You could also look at double-dispatch techniques.
HTH
My current toy project uses dynamic_cast twice; once to work around the lack of multiple dispatch in C++ (it's a visitor-style system that could use multiple dispatch instead of the dynamic_casts), and once to special-case a specific subtype.
Both of these are acceptable, in my view, though the former at least stems from a language deficit.
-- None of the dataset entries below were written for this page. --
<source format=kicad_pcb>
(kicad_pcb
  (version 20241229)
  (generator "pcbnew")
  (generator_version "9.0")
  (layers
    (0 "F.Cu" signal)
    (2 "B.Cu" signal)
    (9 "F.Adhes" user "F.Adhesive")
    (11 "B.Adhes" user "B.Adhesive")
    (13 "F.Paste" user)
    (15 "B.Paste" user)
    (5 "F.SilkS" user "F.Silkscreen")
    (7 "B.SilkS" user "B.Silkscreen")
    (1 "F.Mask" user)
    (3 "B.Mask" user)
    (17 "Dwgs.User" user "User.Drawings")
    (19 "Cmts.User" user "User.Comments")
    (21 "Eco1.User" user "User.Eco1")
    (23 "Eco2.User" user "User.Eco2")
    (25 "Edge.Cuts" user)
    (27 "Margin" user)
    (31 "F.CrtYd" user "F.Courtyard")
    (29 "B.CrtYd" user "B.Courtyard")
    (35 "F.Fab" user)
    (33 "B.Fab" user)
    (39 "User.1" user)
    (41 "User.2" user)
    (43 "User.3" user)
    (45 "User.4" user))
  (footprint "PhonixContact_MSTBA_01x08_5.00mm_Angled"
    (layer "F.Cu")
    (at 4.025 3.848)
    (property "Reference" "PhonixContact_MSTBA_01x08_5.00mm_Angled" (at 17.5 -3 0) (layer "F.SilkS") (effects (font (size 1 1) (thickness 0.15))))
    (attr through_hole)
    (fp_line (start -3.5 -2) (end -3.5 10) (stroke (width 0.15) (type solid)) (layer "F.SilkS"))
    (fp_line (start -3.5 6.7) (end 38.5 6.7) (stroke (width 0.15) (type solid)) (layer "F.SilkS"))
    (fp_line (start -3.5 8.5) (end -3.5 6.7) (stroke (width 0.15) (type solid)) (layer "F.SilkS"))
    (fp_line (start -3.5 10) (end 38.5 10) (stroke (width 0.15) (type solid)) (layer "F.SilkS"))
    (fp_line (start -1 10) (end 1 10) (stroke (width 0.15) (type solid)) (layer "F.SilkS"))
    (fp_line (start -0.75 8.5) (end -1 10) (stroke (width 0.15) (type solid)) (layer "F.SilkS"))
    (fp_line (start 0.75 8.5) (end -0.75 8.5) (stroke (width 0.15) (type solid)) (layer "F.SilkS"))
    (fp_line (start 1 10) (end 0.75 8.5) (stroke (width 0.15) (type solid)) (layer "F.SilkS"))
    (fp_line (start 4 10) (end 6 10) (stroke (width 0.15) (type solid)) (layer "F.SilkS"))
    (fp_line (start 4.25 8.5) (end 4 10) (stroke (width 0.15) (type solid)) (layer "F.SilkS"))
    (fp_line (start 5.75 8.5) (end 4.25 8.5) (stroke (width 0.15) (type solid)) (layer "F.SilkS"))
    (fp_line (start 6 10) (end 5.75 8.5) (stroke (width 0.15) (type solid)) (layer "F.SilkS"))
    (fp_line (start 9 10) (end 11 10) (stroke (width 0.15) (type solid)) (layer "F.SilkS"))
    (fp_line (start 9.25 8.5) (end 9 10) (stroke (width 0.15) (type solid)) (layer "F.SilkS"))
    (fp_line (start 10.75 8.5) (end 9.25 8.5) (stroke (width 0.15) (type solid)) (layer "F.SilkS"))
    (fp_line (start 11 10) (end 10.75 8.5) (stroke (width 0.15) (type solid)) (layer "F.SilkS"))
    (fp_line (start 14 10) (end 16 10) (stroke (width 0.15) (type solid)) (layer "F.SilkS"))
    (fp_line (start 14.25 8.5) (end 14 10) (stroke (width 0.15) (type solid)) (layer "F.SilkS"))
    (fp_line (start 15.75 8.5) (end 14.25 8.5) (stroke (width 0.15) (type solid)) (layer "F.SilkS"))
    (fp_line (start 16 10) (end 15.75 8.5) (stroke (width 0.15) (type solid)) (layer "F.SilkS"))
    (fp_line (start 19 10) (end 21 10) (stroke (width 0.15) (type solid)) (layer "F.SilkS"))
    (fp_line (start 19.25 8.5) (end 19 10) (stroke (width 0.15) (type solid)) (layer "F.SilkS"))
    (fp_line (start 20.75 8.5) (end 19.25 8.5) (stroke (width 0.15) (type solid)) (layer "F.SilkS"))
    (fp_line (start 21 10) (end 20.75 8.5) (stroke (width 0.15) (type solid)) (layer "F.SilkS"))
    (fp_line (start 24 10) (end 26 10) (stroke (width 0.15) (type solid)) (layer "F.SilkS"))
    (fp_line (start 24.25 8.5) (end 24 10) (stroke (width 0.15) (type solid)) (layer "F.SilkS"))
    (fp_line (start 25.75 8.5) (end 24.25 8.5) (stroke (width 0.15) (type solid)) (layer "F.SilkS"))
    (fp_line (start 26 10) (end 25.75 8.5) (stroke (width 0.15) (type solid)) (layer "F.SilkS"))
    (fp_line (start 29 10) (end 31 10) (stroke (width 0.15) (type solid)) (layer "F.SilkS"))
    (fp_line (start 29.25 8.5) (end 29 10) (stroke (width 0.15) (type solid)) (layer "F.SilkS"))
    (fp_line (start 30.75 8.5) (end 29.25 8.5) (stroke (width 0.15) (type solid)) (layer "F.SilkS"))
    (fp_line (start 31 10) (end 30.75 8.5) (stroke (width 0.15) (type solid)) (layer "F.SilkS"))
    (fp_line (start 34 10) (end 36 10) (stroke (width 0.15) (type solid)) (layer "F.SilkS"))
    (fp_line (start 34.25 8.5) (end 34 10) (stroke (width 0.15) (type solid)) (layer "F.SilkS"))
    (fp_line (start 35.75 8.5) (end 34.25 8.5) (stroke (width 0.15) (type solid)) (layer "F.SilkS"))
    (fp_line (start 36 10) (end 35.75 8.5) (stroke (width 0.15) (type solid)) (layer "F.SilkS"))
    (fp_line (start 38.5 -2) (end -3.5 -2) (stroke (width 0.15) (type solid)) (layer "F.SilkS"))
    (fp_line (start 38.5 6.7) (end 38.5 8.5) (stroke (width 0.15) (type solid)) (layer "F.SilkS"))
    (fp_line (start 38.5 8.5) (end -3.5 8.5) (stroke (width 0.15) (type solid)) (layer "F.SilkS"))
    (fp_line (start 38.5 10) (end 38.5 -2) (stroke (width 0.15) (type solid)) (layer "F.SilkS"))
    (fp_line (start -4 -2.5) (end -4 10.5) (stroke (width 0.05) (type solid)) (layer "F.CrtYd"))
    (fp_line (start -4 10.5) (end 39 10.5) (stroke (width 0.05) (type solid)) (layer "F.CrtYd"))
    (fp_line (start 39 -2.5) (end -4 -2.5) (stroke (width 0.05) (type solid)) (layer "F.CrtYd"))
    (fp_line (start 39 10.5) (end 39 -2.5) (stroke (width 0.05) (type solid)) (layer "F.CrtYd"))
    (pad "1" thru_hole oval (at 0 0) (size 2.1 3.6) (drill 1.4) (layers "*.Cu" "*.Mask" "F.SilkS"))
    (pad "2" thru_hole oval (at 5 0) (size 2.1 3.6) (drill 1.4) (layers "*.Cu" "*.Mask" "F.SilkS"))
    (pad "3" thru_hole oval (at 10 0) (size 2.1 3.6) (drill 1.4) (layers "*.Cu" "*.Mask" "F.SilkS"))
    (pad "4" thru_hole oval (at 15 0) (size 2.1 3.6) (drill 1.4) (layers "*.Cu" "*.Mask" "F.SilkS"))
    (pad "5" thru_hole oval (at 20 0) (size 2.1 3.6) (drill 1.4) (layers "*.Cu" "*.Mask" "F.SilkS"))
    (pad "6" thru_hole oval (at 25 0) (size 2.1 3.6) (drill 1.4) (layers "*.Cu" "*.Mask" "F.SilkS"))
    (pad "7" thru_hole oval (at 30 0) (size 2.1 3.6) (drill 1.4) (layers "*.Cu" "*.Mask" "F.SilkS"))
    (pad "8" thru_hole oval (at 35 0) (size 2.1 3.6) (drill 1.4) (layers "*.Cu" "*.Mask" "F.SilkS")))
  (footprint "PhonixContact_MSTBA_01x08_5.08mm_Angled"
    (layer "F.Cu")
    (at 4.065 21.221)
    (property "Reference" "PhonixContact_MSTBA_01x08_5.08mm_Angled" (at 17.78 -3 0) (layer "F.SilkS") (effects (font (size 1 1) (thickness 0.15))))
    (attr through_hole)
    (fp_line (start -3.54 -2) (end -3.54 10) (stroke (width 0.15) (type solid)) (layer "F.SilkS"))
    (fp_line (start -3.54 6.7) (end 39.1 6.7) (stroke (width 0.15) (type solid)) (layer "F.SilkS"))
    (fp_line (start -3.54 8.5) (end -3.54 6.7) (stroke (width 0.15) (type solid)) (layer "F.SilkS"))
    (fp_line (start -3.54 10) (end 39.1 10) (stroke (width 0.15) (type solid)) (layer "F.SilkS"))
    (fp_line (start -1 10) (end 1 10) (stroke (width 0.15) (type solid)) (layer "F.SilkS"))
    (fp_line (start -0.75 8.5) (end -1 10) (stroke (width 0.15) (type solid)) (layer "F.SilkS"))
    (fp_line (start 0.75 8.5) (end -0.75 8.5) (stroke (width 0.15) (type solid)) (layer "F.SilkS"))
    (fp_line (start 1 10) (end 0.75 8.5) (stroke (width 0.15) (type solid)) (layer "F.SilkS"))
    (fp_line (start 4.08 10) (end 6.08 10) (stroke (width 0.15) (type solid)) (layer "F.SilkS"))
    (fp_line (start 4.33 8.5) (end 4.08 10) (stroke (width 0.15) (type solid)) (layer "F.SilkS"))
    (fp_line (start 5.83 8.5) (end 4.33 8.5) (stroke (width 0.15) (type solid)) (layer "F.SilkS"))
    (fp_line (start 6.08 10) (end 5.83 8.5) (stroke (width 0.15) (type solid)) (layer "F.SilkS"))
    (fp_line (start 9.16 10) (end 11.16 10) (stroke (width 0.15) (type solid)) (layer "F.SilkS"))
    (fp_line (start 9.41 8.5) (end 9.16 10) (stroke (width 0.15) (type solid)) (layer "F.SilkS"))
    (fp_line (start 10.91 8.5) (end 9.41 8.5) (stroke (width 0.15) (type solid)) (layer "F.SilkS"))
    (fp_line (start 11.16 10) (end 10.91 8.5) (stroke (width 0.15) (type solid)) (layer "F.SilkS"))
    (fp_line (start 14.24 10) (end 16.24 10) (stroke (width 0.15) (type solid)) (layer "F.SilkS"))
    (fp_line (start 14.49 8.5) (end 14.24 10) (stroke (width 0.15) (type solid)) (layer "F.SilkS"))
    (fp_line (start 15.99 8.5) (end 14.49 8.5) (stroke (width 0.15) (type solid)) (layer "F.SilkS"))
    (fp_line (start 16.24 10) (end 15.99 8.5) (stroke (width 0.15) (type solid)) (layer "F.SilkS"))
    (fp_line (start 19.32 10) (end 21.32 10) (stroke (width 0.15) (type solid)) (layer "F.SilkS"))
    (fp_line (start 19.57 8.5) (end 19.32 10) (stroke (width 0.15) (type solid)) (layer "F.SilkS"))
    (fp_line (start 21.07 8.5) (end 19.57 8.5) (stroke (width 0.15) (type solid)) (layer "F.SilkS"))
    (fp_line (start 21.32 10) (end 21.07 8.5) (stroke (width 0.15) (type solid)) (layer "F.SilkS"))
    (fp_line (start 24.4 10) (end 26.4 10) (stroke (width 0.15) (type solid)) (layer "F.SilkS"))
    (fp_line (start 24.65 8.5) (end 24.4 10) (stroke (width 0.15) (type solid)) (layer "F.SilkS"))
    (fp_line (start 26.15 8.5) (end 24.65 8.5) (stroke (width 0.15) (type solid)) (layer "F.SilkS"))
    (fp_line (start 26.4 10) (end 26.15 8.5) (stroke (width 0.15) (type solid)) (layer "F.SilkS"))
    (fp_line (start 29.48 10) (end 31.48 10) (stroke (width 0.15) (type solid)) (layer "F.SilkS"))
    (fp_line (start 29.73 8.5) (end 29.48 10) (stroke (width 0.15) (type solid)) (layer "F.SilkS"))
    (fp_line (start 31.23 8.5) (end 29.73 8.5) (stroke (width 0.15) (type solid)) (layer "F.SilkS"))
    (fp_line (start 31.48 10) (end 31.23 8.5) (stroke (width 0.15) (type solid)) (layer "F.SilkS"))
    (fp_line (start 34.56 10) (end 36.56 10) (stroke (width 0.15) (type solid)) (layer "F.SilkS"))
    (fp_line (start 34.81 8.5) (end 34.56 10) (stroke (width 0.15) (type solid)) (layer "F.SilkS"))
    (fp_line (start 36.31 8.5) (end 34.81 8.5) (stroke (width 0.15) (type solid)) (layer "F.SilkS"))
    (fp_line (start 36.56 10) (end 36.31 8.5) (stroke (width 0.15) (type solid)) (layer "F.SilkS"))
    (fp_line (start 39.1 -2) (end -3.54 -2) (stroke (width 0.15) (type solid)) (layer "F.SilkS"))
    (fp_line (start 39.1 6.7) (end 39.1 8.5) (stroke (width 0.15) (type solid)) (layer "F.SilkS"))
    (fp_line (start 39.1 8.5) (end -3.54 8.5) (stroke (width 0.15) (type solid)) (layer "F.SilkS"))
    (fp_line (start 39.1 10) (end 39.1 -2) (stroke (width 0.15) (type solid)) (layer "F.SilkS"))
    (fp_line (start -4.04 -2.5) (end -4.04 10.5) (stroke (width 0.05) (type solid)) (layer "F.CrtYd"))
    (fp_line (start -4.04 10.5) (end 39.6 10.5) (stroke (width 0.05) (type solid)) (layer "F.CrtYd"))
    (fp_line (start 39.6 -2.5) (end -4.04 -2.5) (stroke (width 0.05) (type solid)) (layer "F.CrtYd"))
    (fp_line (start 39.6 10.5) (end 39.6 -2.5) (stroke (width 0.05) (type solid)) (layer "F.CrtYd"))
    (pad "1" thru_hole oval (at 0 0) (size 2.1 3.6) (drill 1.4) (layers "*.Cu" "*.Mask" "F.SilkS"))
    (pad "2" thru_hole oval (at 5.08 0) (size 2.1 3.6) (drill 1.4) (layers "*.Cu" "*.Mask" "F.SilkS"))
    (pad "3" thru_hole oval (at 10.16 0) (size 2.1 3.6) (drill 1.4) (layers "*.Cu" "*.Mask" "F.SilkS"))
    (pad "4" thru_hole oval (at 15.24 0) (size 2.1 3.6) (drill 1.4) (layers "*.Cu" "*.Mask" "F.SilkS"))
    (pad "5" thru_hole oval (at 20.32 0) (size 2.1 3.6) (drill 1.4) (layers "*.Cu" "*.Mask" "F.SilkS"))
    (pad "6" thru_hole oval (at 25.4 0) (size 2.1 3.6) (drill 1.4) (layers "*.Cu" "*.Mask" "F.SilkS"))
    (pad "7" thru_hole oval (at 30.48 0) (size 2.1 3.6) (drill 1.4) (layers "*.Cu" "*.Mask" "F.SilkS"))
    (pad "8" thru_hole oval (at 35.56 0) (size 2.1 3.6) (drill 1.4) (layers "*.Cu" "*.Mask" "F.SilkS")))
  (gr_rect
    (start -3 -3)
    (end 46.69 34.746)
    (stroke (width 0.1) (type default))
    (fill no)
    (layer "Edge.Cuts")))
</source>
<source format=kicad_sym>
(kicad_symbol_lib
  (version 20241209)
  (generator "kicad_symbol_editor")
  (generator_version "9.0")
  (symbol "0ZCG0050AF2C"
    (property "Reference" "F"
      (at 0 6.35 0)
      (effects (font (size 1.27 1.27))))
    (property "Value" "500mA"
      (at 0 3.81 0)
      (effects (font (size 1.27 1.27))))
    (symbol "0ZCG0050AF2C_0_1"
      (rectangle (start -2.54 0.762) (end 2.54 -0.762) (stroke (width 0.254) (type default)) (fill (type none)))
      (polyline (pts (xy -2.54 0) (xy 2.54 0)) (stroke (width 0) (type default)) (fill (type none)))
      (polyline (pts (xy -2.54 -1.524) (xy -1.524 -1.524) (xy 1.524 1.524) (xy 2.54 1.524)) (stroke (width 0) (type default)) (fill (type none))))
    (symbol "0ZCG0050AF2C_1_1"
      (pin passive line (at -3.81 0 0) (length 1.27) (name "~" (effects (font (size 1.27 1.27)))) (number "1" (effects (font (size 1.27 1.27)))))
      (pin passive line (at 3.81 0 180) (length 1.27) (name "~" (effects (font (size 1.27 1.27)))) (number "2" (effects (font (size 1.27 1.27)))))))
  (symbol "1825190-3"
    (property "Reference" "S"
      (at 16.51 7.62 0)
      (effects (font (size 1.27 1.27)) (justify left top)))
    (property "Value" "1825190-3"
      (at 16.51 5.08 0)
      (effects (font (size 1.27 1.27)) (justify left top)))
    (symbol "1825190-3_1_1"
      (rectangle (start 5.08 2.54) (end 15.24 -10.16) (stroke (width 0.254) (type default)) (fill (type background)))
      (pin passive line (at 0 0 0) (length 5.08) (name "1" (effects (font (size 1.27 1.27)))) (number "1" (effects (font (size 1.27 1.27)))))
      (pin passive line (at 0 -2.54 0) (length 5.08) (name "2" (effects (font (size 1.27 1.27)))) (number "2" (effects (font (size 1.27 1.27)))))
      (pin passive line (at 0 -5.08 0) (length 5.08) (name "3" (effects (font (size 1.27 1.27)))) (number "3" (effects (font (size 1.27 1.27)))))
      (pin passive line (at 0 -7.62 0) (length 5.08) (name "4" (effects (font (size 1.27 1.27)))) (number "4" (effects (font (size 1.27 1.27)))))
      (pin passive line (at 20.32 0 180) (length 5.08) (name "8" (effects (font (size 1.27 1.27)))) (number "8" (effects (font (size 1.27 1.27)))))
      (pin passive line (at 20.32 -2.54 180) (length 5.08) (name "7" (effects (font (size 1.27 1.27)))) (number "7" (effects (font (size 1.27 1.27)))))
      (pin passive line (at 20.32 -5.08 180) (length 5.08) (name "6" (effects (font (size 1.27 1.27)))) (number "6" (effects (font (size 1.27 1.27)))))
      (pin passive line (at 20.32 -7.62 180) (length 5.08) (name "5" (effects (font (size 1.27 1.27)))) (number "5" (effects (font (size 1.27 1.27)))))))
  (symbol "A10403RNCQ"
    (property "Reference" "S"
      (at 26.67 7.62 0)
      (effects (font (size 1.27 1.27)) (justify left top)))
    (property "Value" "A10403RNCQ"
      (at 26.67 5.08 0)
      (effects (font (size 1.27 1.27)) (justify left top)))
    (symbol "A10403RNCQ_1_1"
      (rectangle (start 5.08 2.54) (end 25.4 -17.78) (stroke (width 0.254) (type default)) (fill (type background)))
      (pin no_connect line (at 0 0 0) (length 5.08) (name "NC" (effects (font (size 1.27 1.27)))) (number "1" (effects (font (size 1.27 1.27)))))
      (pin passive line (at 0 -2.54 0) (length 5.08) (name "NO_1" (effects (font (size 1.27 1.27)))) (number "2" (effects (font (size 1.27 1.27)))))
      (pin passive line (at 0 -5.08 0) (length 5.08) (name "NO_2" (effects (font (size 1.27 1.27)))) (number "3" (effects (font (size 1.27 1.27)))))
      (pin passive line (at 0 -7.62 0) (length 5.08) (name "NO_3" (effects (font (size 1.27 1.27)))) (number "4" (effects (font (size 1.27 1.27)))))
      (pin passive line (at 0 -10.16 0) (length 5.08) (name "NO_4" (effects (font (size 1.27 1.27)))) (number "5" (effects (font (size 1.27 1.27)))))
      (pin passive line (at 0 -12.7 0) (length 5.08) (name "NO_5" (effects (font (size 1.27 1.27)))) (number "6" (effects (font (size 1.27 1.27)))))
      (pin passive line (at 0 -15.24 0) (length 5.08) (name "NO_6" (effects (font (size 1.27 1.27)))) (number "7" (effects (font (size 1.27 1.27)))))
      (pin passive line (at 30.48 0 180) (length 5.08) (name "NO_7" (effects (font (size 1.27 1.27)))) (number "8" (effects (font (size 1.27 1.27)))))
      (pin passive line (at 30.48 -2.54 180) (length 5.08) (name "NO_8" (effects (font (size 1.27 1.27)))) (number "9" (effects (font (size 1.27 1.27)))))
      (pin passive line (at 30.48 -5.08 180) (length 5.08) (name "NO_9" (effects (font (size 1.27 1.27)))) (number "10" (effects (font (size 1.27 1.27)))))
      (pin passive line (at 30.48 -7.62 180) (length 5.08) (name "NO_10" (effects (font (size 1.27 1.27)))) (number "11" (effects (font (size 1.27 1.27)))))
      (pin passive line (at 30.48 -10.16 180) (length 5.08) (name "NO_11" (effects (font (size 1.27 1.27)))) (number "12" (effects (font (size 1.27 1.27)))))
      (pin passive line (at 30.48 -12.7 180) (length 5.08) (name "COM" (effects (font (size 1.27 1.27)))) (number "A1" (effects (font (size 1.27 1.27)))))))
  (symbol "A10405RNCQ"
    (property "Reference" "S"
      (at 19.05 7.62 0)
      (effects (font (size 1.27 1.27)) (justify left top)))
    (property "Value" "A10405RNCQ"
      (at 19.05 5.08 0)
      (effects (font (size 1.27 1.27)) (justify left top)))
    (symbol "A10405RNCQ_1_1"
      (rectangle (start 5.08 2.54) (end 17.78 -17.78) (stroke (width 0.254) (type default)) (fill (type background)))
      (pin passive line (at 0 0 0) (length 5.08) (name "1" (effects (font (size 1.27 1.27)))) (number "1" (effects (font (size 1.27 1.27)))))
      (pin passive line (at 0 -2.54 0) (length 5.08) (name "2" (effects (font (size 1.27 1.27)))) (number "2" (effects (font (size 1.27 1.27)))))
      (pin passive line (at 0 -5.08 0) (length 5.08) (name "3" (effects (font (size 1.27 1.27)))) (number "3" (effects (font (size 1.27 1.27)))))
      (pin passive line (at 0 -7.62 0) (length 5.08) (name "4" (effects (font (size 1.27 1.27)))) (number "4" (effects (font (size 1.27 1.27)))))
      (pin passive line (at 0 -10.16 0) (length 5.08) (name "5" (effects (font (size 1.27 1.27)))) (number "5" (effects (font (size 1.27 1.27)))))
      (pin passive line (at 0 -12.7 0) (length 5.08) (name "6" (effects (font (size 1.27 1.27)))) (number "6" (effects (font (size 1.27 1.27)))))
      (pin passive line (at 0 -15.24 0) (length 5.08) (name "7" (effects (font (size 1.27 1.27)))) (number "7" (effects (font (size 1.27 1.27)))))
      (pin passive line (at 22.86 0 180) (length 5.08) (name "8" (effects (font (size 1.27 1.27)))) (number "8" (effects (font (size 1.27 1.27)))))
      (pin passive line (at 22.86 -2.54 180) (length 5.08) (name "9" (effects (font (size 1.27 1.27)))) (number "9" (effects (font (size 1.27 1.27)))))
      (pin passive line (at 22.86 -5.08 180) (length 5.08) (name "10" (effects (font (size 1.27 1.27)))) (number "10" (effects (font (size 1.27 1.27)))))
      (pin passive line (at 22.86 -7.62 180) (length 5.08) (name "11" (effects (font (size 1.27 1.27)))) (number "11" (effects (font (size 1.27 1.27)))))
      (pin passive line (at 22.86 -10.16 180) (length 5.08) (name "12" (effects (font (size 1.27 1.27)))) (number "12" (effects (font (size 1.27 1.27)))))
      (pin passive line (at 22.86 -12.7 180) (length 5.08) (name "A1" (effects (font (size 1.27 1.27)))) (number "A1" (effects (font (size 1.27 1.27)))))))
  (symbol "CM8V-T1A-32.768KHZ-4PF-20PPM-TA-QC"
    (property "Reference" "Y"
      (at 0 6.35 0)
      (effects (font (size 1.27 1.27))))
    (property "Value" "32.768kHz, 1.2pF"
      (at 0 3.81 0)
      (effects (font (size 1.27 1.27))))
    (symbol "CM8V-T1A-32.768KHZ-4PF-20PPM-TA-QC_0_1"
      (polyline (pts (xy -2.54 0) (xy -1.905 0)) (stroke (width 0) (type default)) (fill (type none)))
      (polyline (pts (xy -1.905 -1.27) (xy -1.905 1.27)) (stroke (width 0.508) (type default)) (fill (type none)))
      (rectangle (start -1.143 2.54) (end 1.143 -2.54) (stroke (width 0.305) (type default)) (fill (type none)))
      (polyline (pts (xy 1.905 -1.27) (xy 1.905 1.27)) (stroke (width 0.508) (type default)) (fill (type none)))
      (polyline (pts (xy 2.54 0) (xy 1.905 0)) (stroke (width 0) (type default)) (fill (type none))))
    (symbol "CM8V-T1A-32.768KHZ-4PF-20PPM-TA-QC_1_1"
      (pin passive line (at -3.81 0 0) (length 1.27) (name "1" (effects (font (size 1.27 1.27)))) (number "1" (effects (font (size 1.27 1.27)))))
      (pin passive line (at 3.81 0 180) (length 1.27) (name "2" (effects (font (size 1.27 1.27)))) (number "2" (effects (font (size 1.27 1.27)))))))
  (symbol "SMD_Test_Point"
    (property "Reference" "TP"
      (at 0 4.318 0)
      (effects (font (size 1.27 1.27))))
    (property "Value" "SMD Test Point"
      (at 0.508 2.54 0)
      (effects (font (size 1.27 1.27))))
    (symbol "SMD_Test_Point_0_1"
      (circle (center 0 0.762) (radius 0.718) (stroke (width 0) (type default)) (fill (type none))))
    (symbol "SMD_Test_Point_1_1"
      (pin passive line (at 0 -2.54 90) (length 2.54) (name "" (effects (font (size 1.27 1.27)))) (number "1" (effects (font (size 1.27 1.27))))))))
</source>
I think this may be a common situation, in fact; most dynamic_casts (and a great many "design patterns" in general) are workarounds for specific language flaws rather than something that aim for.
It can be used for a bit of run-time type-safety when exposing handles to objects though a C interface. Have all the exposed classes inherit from a common base class. When accepting a handle to a function, first cast to the base class, then dynamic cast to the class you're expecting. If they passed in a non-sensical handle, you'll get an exception when the run-time can't find the rtti. If they passed in a valid handle of the wrong type, you get a NULL pointer and can throw your own exception. If they passed in the correct pointer, you're good to go.
This isn't fool-proof, but it is certainly better at catching mistaken calls to the libraries than a straight reinterpret cast from a handle, and waiting until some data gets mysteriously corrupted when you pass the wrong handle in.
Well it would really be nice with extension methods in C#.
For example let's say I have a list of objects and I want to get a list of all ids from them. I can step through them all and pull them out but I would like to segment out that code for reuse.
so something like
List<myObject> myObjectList = getMyObjects();
List<string> ids = myObjectList.PropertyList("id");
would be cool except on the extension method you won't know the type that is coming in.
So
public static List<string> PropertyList(this object objList, string propName) {
var genList = (objList.GetType())objList;
}
would be awesome.
It is very useful, however, most of the times it is too useful: if for getting the job done the easiest way is to do a dynamic_cast, it's more often than not a symptom of bad OO design, what in turn might lead to trouble in the future in unforeseen ways.